**RECORDS SUPPLIED:**
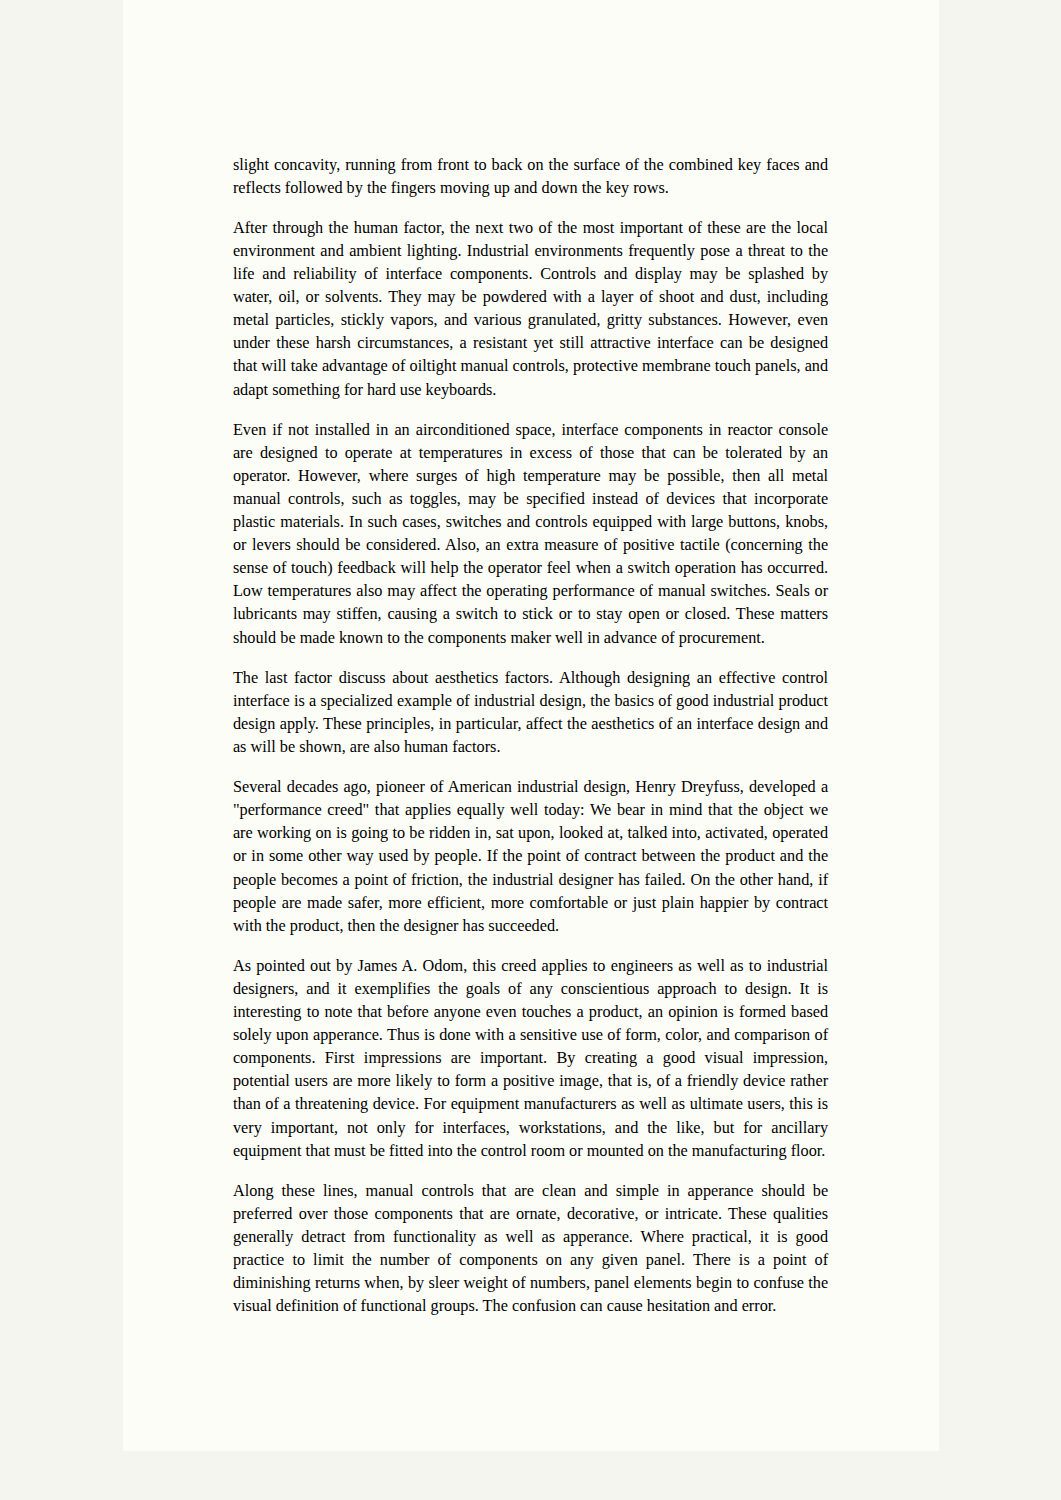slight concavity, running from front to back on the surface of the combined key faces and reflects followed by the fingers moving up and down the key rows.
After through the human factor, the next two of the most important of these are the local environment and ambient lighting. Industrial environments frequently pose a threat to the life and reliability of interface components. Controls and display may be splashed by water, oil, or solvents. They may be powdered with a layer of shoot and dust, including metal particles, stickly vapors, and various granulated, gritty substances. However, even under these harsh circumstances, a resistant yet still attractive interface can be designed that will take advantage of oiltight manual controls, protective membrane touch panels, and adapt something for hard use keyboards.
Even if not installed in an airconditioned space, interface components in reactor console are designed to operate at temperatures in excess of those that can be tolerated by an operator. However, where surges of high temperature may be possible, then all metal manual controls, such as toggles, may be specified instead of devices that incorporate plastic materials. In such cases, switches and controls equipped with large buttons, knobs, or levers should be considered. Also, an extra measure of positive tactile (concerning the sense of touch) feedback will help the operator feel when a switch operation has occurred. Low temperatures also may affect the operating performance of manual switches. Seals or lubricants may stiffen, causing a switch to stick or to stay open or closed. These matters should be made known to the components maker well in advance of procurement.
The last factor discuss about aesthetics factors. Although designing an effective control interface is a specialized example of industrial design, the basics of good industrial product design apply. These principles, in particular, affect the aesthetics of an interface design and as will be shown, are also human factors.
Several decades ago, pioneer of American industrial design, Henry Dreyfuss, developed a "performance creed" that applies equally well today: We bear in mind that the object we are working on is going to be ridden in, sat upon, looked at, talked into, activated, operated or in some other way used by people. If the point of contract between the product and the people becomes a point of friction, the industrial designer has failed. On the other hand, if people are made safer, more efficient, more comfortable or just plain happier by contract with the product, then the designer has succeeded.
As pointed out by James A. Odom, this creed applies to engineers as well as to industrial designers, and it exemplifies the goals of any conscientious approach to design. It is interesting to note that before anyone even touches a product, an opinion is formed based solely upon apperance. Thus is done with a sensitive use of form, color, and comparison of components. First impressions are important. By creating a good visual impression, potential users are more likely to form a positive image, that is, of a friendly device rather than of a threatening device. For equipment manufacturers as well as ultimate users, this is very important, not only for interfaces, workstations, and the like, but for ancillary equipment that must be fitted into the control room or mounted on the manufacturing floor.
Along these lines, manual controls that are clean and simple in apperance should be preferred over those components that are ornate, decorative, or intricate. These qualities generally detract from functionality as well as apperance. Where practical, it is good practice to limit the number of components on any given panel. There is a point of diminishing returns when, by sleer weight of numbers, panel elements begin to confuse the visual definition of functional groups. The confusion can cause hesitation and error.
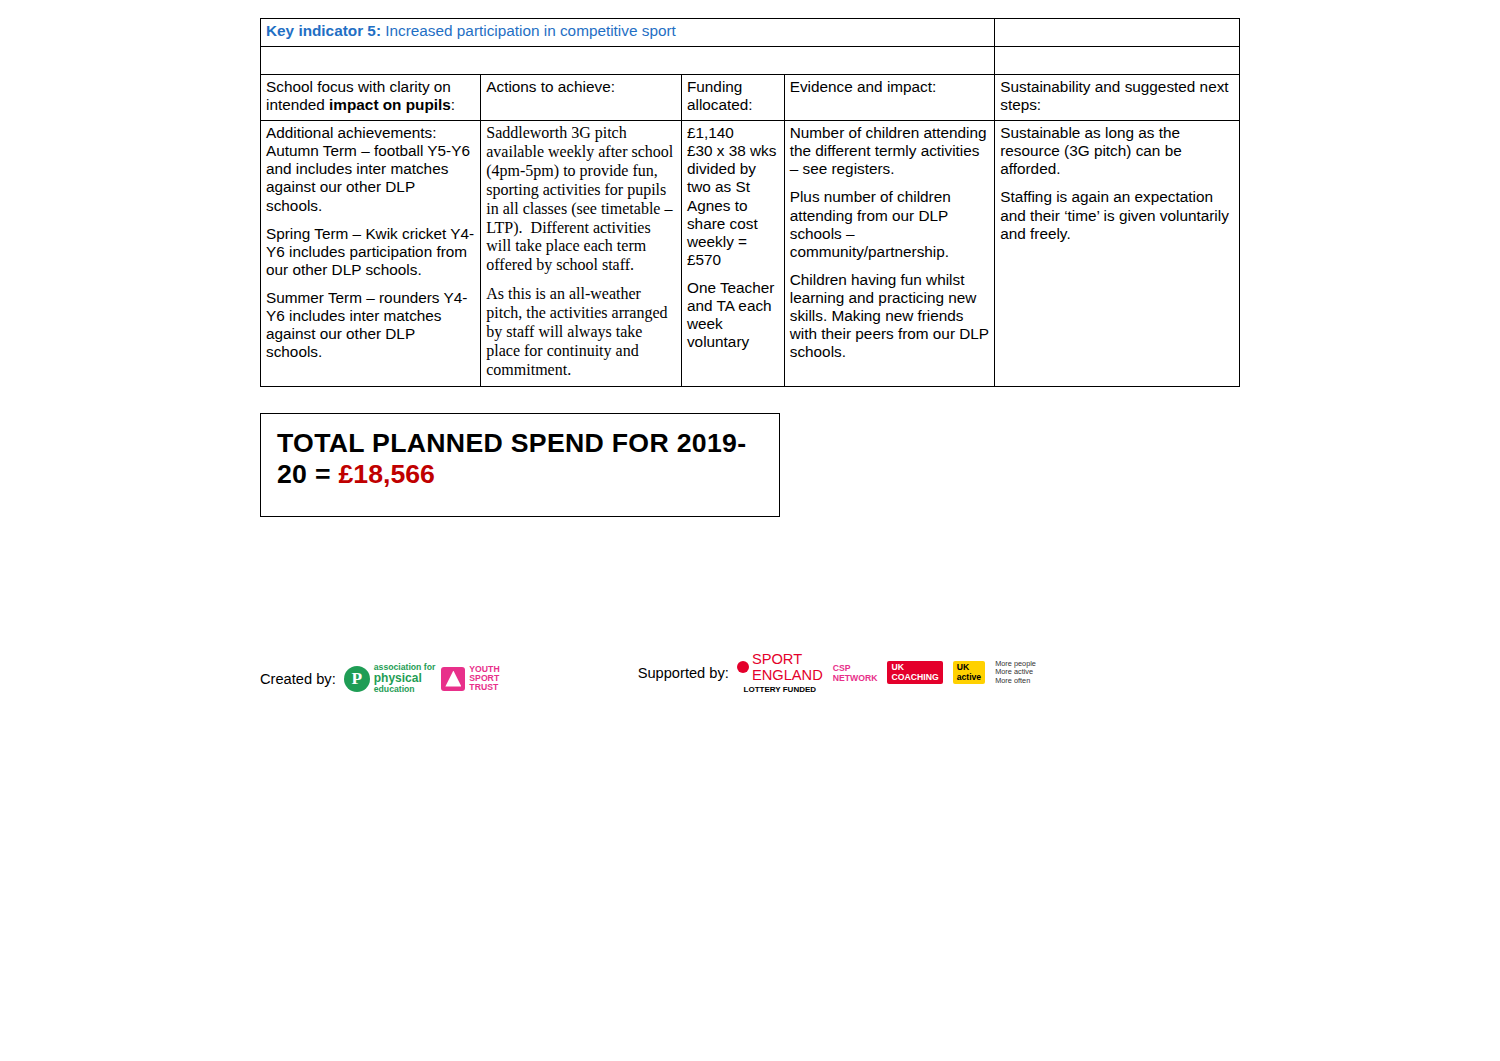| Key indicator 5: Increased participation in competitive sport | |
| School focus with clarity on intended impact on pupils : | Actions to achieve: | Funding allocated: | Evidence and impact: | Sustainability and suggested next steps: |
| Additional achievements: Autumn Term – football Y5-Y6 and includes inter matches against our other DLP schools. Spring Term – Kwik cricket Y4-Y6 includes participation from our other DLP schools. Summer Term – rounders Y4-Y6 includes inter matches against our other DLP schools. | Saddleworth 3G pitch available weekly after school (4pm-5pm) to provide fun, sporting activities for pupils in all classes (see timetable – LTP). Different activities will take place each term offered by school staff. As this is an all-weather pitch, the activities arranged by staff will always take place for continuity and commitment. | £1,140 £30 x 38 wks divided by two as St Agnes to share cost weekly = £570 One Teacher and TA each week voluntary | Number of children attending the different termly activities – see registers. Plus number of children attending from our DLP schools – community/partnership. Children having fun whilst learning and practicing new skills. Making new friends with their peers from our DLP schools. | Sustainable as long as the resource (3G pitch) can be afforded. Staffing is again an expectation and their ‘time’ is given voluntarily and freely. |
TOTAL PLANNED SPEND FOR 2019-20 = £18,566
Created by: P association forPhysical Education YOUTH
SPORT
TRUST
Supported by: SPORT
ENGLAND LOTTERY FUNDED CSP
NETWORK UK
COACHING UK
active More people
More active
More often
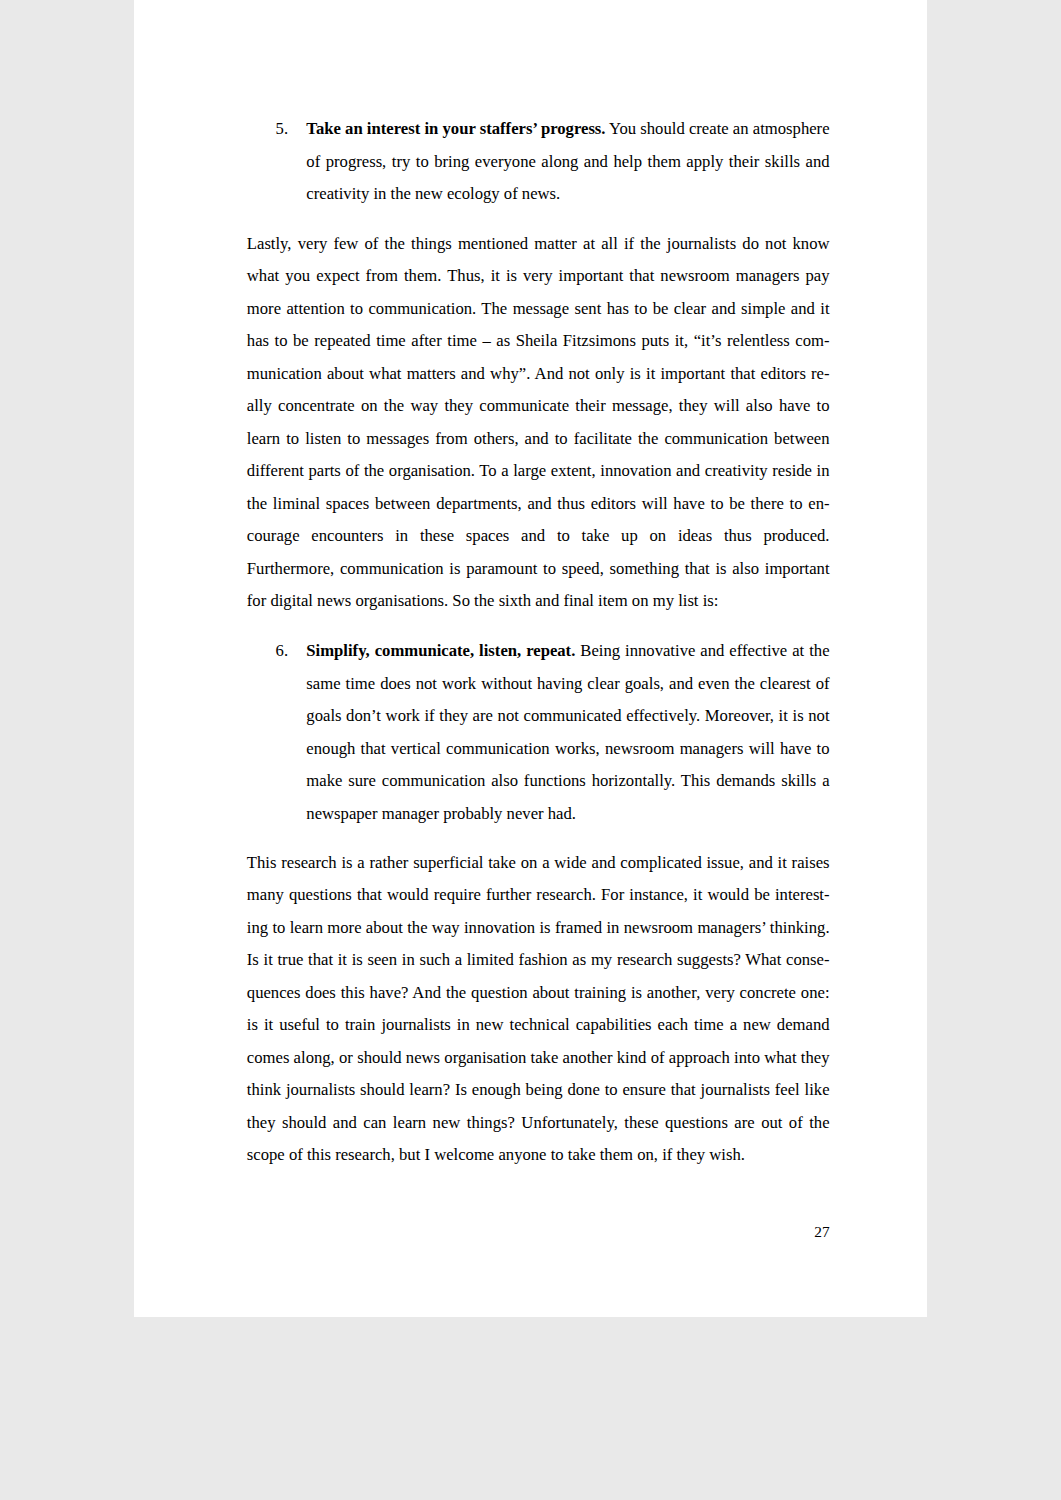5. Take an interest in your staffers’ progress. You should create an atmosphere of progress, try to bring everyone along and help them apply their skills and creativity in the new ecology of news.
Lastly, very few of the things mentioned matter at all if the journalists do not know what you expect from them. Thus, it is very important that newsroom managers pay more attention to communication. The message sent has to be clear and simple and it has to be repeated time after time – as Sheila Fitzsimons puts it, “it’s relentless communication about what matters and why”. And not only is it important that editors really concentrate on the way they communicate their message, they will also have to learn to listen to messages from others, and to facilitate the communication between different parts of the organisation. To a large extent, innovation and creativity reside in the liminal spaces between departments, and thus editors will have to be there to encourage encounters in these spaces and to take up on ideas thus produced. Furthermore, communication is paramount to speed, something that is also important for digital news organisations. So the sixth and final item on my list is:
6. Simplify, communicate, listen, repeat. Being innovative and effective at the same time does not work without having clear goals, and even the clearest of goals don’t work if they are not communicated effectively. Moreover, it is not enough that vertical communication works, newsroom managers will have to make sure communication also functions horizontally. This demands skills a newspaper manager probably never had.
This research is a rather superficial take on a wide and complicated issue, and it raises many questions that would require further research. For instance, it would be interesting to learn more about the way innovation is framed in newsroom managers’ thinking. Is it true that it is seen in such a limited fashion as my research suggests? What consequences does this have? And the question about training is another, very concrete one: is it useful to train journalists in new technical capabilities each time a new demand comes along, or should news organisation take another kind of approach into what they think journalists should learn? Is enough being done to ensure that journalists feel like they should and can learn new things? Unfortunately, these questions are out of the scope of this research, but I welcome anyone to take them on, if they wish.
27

**TASK TO CARRY OUT:**
The lines to copy exactly start with the line above that has "ENGLAND LOTTERY FUNDED CSP" and go on through the line that has "5. Take an interest"; please include both, add nothing else, and omit the pictures.

**ANSWER SPACE:**
ENGLAND LOTTERY FUNDED CSP
NETWORK UK
COACHING UK
active More people
More active
More often
5. Take an interest in your staffers’ progress. You should create an atmosphere of progress, try to bring everyone along and help them apply their skills and creativity in the new ecology of news.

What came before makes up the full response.